[[ Records supplied open ]]

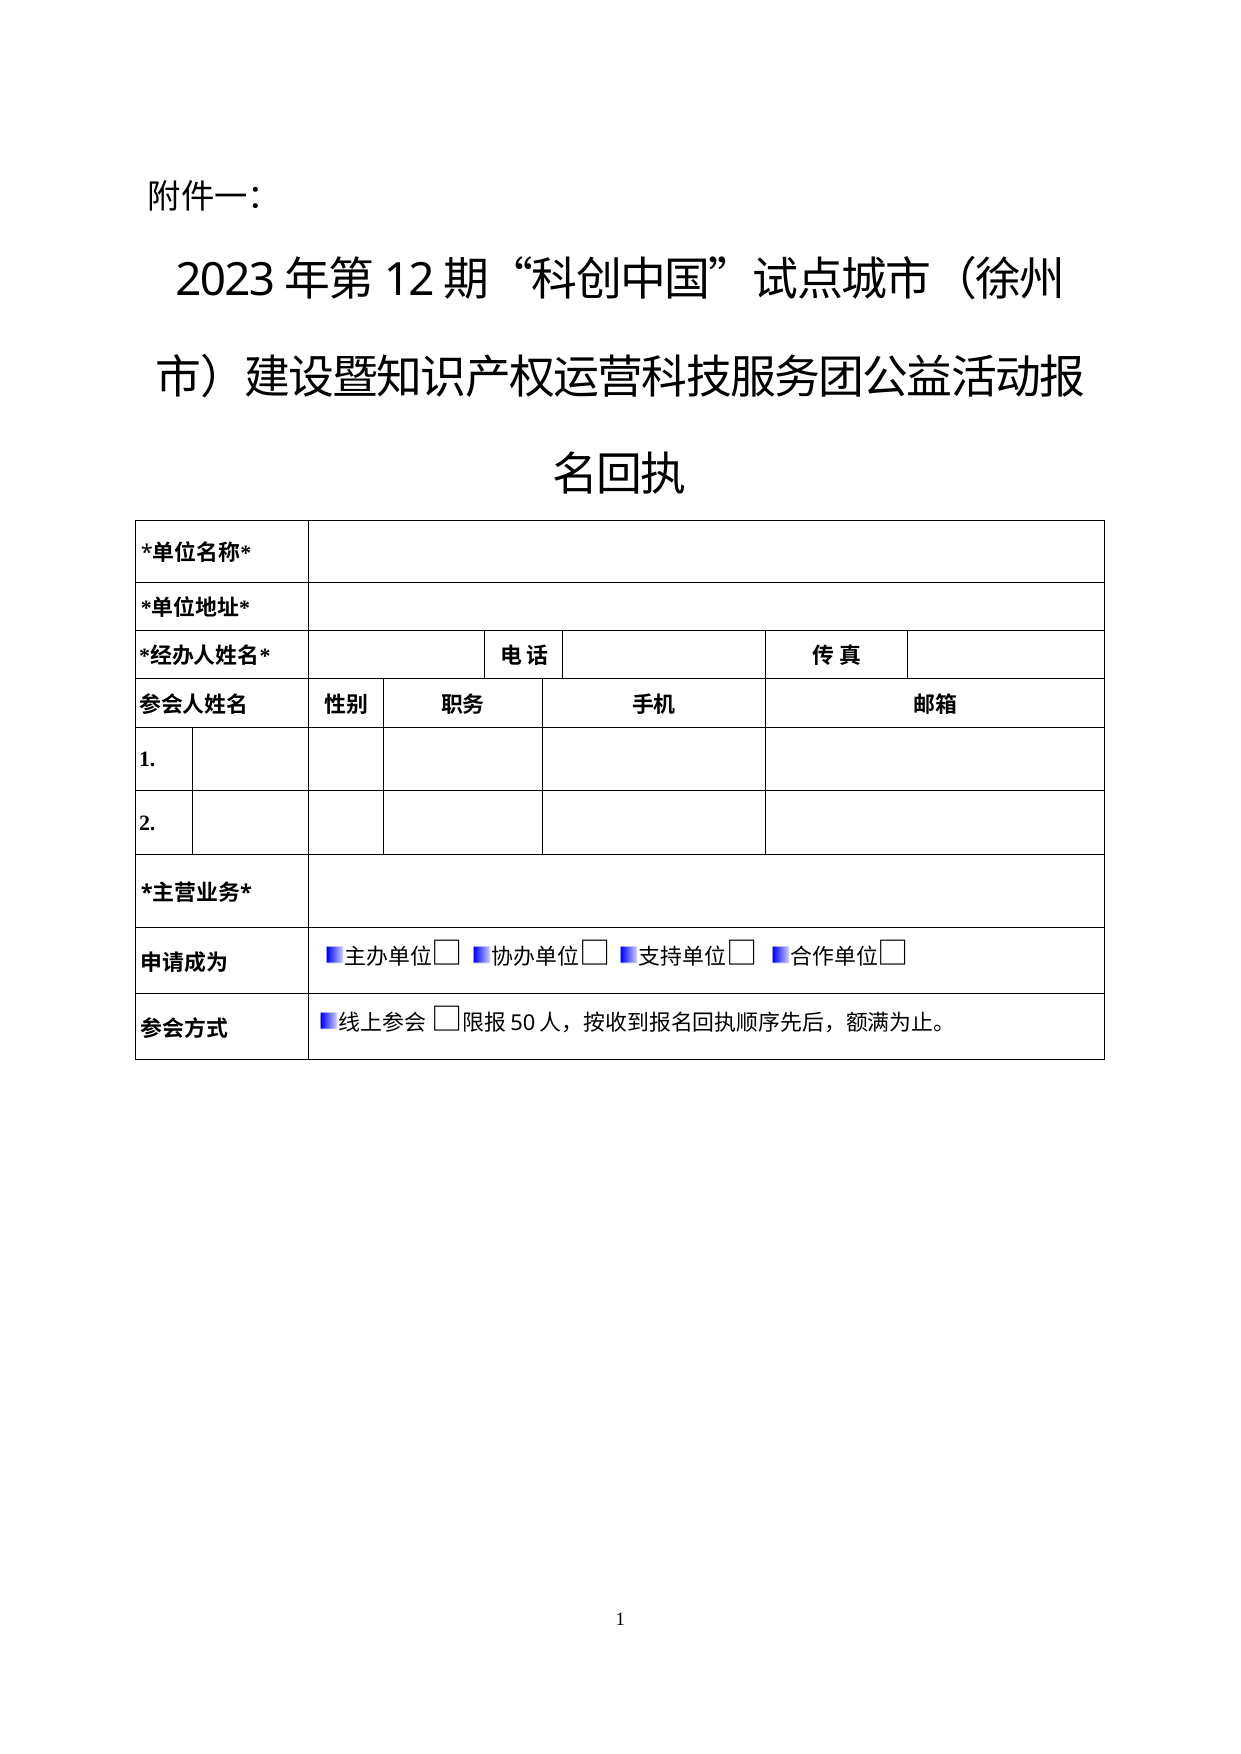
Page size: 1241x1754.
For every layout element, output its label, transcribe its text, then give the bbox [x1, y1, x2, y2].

table_cell [309, 728, 383, 790]
text 附件一： [148, 162, 1092, 227]
picture [319, 1011, 339, 1031]
table_cell 性别 [309, 679, 383, 727]
table_cell [309, 855, 1104, 927]
table_cell [309, 791, 383, 854]
table_cell [563, 631, 765, 678]
picture [472, 945, 492, 965]
table_cell [193, 728, 308, 790]
table_cell 1. [136, 728, 192, 790]
table_cell 申请成为 [136, 928, 308, 993]
table_cell [309, 583, 1104, 629]
table_cell [766, 791, 1104, 854]
table_cell [543, 728, 765, 790]
table_header [309, 521, 1104, 582]
table_cell 参会方式 [136, 994, 308, 1059]
table_cell *主营业务* [136, 855, 308, 927]
table_cell 线上参会 □限报50人，按收到报名回执顺序先后，额满为止。 [309, 994, 1104, 1059]
picture [620, 945, 639, 965]
table_cell 邮箱 [766, 679, 1104, 727]
table_cell 2. [136, 791, 192, 854]
table_cell 主办单位□ 协办单位□ 支持单位□ 合作单位□ [309, 928, 1104, 993]
table_cell [384, 791, 542, 854]
table_cell *单位地址* [136, 583, 308, 629]
table_cell [766, 728, 1104, 790]
table_cell 电 话 [485, 631, 562, 678]
table_cell [193, 791, 308, 854]
table_cell [384, 728, 542, 790]
text 2023年第12期“科创中国”试点城市（徐州市）建设暨知识产权运营科技服务团公益活动报名回执 [148, 227, 1092, 519]
table_cell 参会人姓名 [136, 679, 308, 727]
table_cell 职务 [384, 679, 542, 727]
picture [325, 945, 344, 965]
table_cell 手机 [543, 679, 765, 727]
table_cell *经办人姓名* [136, 631, 308, 678]
table_header *单位名称* [136, 521, 308, 582]
table_cell [309, 631, 484, 678]
table_cell 传 真 [766, 631, 907, 678]
table_cell [908, 631, 1104, 678]
picture [771, 945, 790, 965]
table_cell [543, 791, 765, 854]
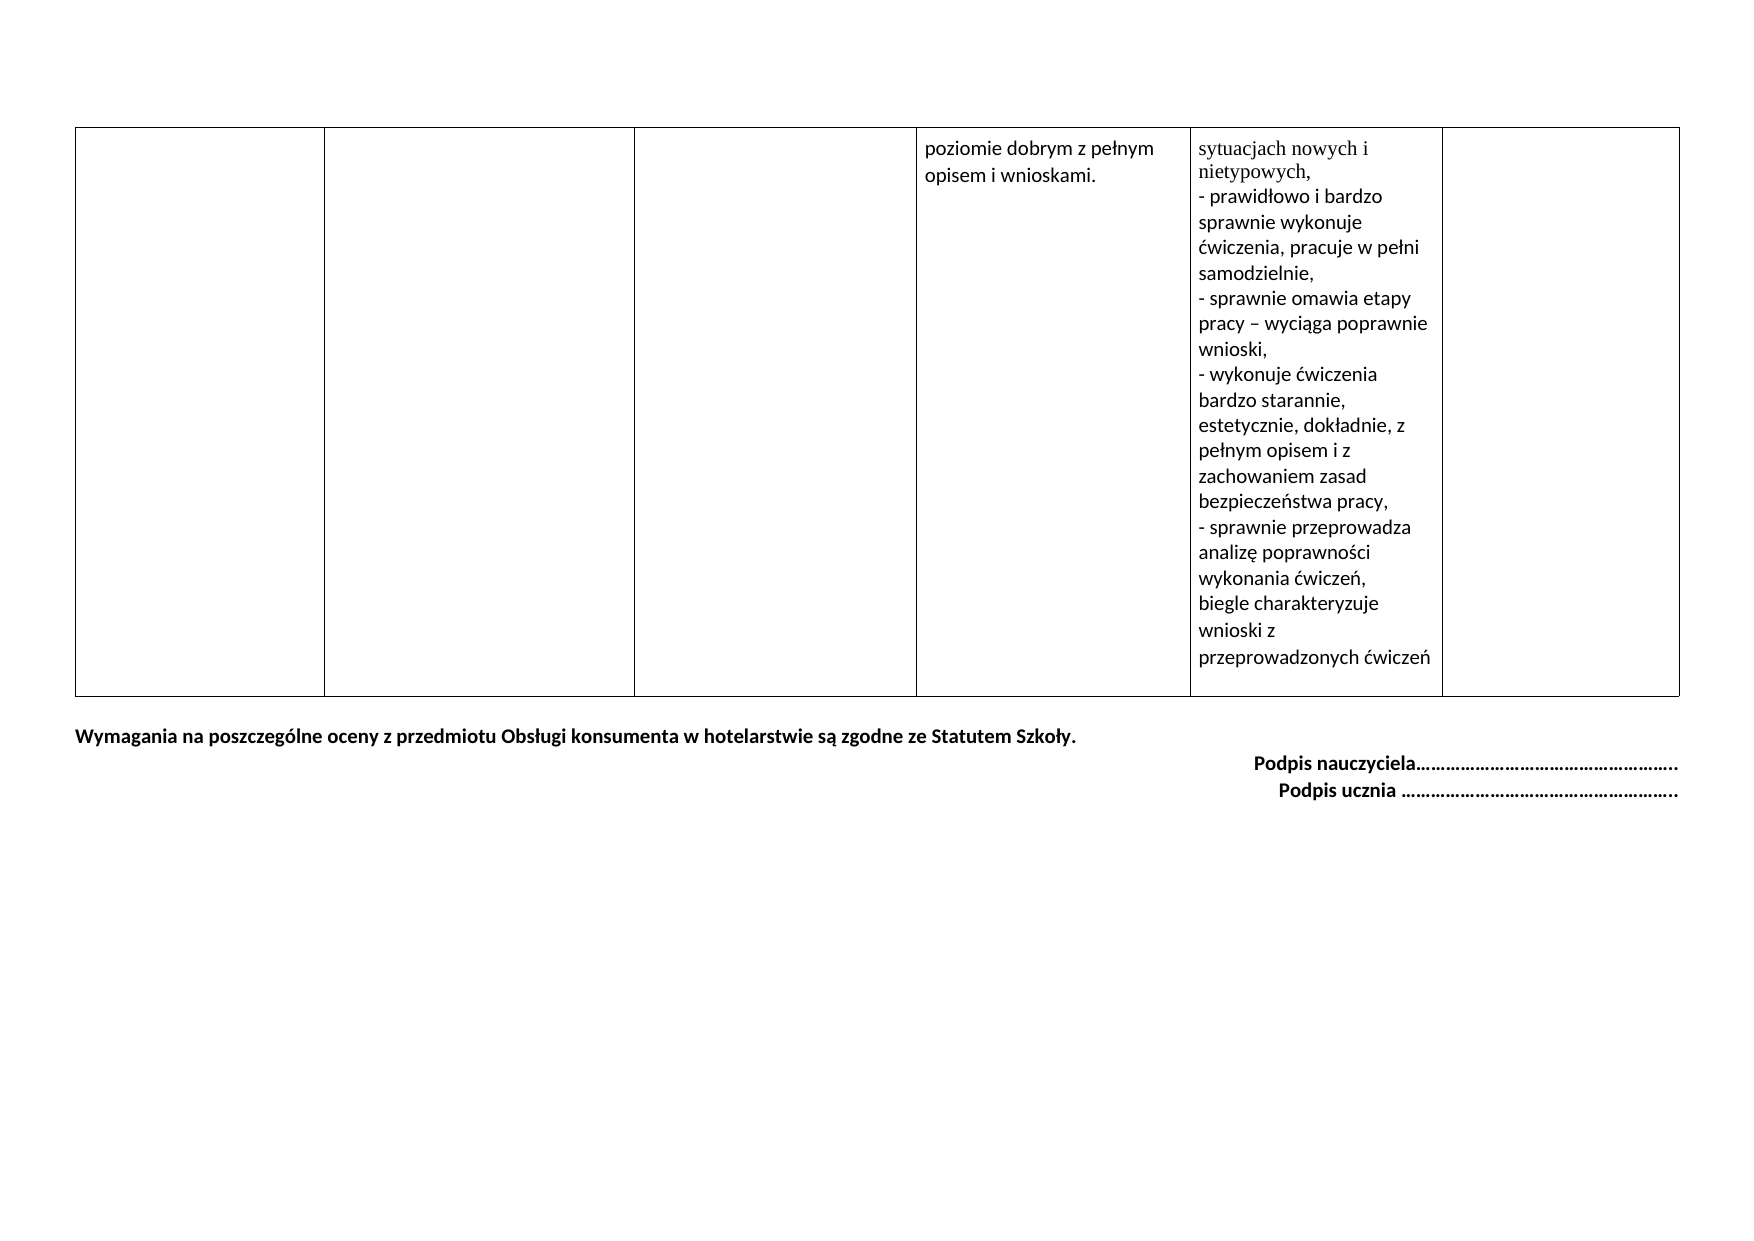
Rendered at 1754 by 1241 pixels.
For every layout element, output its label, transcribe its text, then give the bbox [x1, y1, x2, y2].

text Podpis nauczyciela…………………………………………….. [75, 750, 1679, 775]
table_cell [1191, 128, 1442, 696]
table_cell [1443, 128, 1679, 696]
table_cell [325, 128, 634, 696]
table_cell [76, 128, 324, 696]
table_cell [635, 128, 916, 696]
text Podpis ucznia ……………………………………………….. [75, 777, 1679, 802]
text Wymagania na poszczególne oceny z przedmiotu Obsługi konsumenta w hotelarstwie są zgodne ze Statutem Szkoły. [75, 723, 1679, 748]
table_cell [917, 128, 1190, 696]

[[ Records supplied closed ]]

Your assignment:
Transcribe the material as is, with images omitted.

Answer below:
Page size: 1241x1754.
For every layout element, output its label, transcribe its text, then give the bbox [x1, y1, x2, y2].

table_cell [309, 728, 383, 790]
text 附件一： [148, 162, 1092, 227]
picture [319, 1011, 339, 1031]
table_cell 性别 [309, 679, 383, 727]
table_cell [309, 855, 1104, 927]
table_cell [309, 791, 383, 854]
table_cell [563, 631, 765, 678]
picture [472, 945, 492, 965]
table_cell [193, 728, 308, 790]
table_cell 1. [136, 728, 192, 790]
table_cell 申请成为 [136, 928, 308, 993]
table_cell [309, 583, 1104, 629]
table_cell [766, 791, 1104, 854]
table_cell [543, 728, 765, 790]
table_header [309, 521, 1104, 582]
table_cell 参会方式 [136, 994, 308, 1059]
table_cell *主营业务* [136, 855, 308, 927]
table_cell 线上参会 □限报50人，按收到报名回执顺序先后，额满为止。 [309, 994, 1104, 1059]
picture [620, 945, 639, 965]
table_cell 邮箱 [766, 679, 1104, 727]
table_cell 2. [136, 791, 192, 854]
table_cell 主办单位□ 协办单位□ 支持单位□ 合作单位□ [309, 928, 1104, 993]
table_cell [384, 791, 542, 854]
table_cell *单位地址* [136, 583, 308, 629]
table_cell [766, 728, 1104, 790]
table_cell 电 话 [485, 631, 562, 678]
table_cell [193, 791, 308, 854]
table_cell [384, 728, 542, 790]
text 2023年第12期“科创中国”试点城市（徐州市）建设暨知识产权运营科技服务团公益活动报名回执 [148, 227, 1092, 519]
table_cell 参会人姓名 [136, 679, 308, 727]
table_cell 职务 [384, 679, 542, 727]
picture [325, 945, 344, 965]
table_cell 手机 [543, 679, 765, 727]
table_cell *经办人姓名* [136, 631, 308, 678]
table_header *单位名称* [136, 521, 308, 582]
table_cell [309, 631, 484, 678]
table_cell 传 真 [766, 631, 907, 678]
table_cell [908, 631, 1104, 678]
picture [771, 945, 790, 965]
table_cell [543, 791, 765, 854]
Rendered at 1754 by 1241 pixels.
For every layout element, output its label, transcribe its text, then give the bbox [x1, y1, x2, y2].

text Podpis nauczyciela…………………………………………….. [75, 750, 1679, 775]
table_cell [1191, 128, 1442, 696]
table_cell [1443, 128, 1679, 696]
table_cell [325, 128, 634, 696]
table_cell [76, 128, 324, 696]
table_cell [635, 128, 916, 696]
text Podpis ucznia ……………………………………………….. [75, 777, 1679, 802]
text Wymagania na poszczególne oceny z przedmiotu Obsługi konsumenta w hotelarstwie są zgodne ze Statutem Szkoły. [75, 723, 1679, 748]
table_cell [917, 128, 1190, 696]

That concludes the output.